New Initiative at Mid Coast Hospital Aims to Stem the Tide of People Struggling with Addiction

Mid Coast Hospital is taking an innovative approach to help people engage in treatment to overcome opioid dependence. Based on a 2015 study reported by Yale University researchers, the approach teams Emergency Department (ED) physicians and behavioral health providers in a collaborative effort that is showing positive results in its first several months.

Called ED/ARC (Addiction Resource Center) Enhanced Referrals for Suboxone and Alcohol, the program is the first of its kind in Maine. ED physicians use newly developed treatment pathways to treat low-risk alcohol withdrawal, opioid withdrawal, and a Suboxone pathway to begin patients on Suboxone while still in the ED. The program provides a screening tool for physicians, and it engages the ED’s Behavioral Health Crisis Team.

"Combined addiction and mental health treatment with FDA-approved medication for opioid use disorder has shown a significant increase in patient access and improved outcomes," said Leah Bauer, MD, of Mid Coast Hospital Addiction Resource Center. "Medications stop withdrawal and relieve cravings so patients can have the best chance of engaging in successful treatment."

Mid Coast Hospital’s ED/ARC Enhanced Referrals program has created a process to identify ED patients who are receptive to treatment, initiate the treatment process, and refer them to Mid Coast Hospital’s ARC for ongoing comprehensive treatment. In most cases, the patient leaves the ED with an appointment at ARC on the next business day.

"The model is based on taking advantage of the opportunity to intervene that an ED physician has when a patient with addiction presents," said Ranjiv Advani, MD, of Mid Coast Hospital Emergency Department. "If that opportunity is not seized at that moment, it may not present again."

Maine, like many states, is struggling with how to stem the use of drugs, including opioids, and treat those who become addicted. In 2017, there were 418 drug-induced deaths in Maine, up 11% from 2016. Mid Coast Hospital is the only hospital in the state with an ED team providing Suboxone treatment to those presenting with opioid dependence.

Prior to this initiative, there was no system in place for how best an ED physician could help a willing patient access the services of ARC. With its ability to schedule new patients promptly, ARC stands apart from many recovery programs in Maine that take weeks or months to access.

"The delay often is a deterrent for people who struggle with addiction," said Dr. Bauer. "This 'soft landing' can be the difference for patients, especially those who have a narrow window of motivation to begin recovery."

The Mid Coast Hospital team has screened many patients in the ED who are not ready or willing to engage in treatment. Between the start of the program in mid-October and the end of January, however, 11 patients were referred to ARC, and nine arrived at their first ARC treatment session.

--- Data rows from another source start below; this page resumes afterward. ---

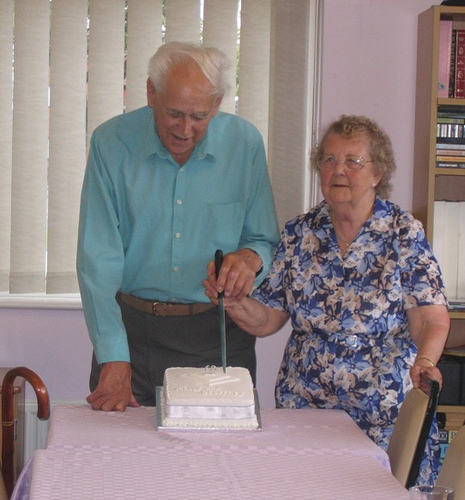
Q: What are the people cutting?
A: Cake.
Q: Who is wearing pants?
A: The man.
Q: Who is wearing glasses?
A: The woman.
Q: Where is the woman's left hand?
A: On the chair.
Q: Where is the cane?
A: Left of the table.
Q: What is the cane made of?
A: Wood.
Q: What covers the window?
A: Blinds.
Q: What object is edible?
A: The cake.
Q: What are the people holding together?
A: Knife.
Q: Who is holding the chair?
A: Woman with glasses.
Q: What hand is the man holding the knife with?
A: Left.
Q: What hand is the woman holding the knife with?
A: Right.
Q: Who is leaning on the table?
A: Man holding the knife.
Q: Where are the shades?
A: Over window.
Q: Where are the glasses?
A: On woman's face.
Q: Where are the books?
A: Bookshelf.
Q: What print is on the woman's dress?
A: Floral.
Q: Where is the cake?
A: On table.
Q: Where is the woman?
A: Standing next to the man.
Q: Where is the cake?
A: On the table.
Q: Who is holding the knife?
A: The man and woman.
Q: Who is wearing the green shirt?
A: The man on the left.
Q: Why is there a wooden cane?
A: To help the man walk.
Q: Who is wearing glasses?
A: The woman in the dress.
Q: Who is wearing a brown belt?
A: The man in the green shirt.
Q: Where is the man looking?
A: At the cake.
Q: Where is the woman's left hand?
A: On the back of a chair.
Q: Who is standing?
A: The man and woman.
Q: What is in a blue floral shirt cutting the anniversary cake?
A: The woman.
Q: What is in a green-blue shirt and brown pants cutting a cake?
A: The older gentleman.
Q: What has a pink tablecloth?
A: The table.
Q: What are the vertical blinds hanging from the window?
A: Off-white.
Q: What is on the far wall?
A: The bookcase.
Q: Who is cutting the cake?
A: The couple.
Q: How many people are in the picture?
A: Two.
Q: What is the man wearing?
A: Shirt, slacks and belt.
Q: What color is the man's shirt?
A: Blue.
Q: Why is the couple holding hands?
A: To cut the cake.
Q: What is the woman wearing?
A: Blue floral dress.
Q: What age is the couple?
A: Elderly.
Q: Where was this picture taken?
A: At the table.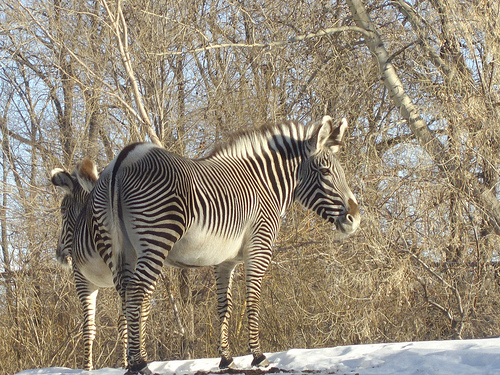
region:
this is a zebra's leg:
[246, 242, 270, 365]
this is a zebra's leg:
[210, 274, 244, 369]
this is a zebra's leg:
[127, 245, 159, 373]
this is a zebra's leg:
[71, 280, 106, 373]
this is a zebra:
[101, 102, 388, 370]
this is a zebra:
[49, 162, 154, 370]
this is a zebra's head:
[294, 101, 388, 265]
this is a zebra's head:
[45, 165, 78, 272]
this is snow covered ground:
[267, 341, 496, 373]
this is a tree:
[0, 48, 42, 373]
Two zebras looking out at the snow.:
[103, 321, 154, 368]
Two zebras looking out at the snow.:
[190, 152, 225, 227]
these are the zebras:
[17, 119, 377, 373]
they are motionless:
[54, 112, 364, 364]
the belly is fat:
[187, 185, 247, 262]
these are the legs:
[208, 262, 270, 363]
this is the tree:
[364, 10, 471, 100]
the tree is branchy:
[378, 27, 482, 124]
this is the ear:
[307, 115, 336, 154]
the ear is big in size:
[307, 115, 339, 152]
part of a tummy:
[206, 228, 237, 265]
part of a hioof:
[244, 328, 266, 355]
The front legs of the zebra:
[213, 265, 265, 362]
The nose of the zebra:
[345, 201, 360, 225]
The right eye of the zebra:
[320, 164, 331, 178]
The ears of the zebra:
[313, 114, 348, 151]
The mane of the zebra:
[217, 123, 317, 156]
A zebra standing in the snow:
[100, 116, 360, 374]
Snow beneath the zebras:
[23, 337, 497, 374]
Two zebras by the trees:
[49, 116, 359, 374]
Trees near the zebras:
[1, 2, 496, 374]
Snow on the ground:
[18, 337, 498, 374]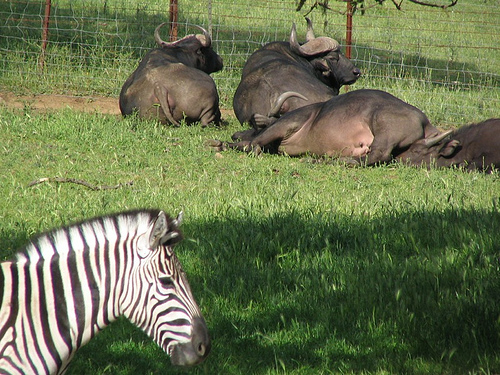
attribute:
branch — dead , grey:
[20, 169, 145, 202]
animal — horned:
[228, 32, 363, 132]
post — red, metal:
[31, 0, 52, 72]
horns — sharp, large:
[152, 21, 212, 46]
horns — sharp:
[153, 17, 213, 48]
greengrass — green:
[2, 0, 499, 372]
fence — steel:
[2, 3, 498, 104]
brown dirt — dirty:
[17, 83, 122, 121]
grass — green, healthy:
[0, 0, 500, 372]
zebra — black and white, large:
[1, 202, 216, 374]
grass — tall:
[228, 178, 498, 337]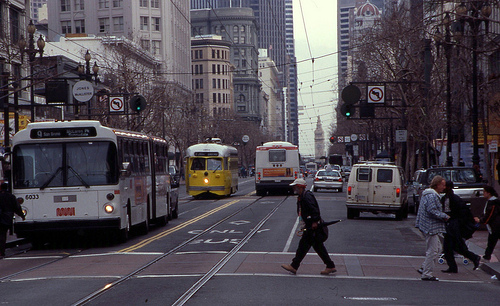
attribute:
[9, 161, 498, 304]
road — busy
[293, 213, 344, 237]
umbrella — dark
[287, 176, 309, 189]
cap — white, tan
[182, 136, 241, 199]
streetcar — yellow, white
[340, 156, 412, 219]
van — white, cream colored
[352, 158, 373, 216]
ladder — silver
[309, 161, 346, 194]
cab — white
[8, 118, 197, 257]
bus — white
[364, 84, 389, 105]
sign — red white, black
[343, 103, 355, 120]
light — green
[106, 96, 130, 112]
sign — no left turn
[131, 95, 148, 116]
light — green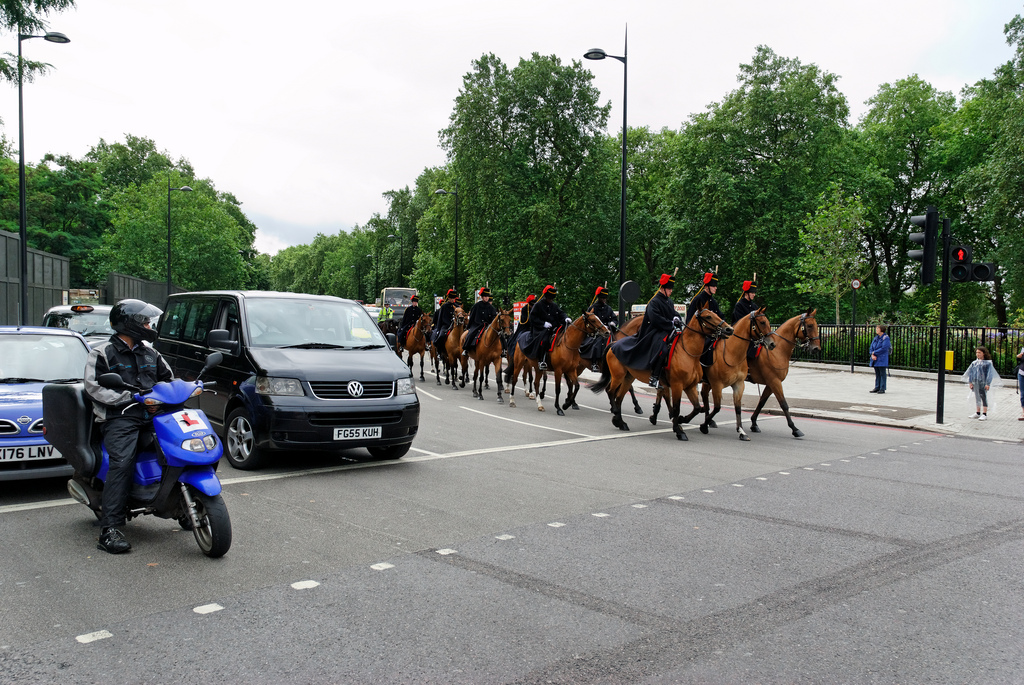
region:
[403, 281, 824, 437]
Long row of brown horse's being ridden down the road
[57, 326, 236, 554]
Blue Motorbike on the road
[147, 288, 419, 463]
Blue VW Van on the road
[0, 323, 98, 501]
Blue Nissan car on the road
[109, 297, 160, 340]
Black motorcycle helmet on mans head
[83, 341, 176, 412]
Black and gray jacket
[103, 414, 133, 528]
Black pants covering left leg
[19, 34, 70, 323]
Street lamp on a tall pole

"In March, we began treating a 34-year-old father of an 18-month old, with an extensive history of misuse and previous treatment episodes. He had an accidental overdose, which was a wake up call for him and led him to seek treatment in the ED to fast track his addiction treatment. We began seeing him the following week and now several weeks later, he continues his treatment at ARC, his relationship with his partner has improved, and he is a successful stay-at-home-dad," said Dr. Bauer. "Stories like these are a testament to how this program can help improve lives and bring people back into functioning roles in society."

"As we continue to see an increase in patients with addiction concerns, clinicians on the front lines now have the tools to provide a solution at a time when we can truly make a difference," said Dr. Advani. "The Midcoast region is fortunate to have these resources in our community."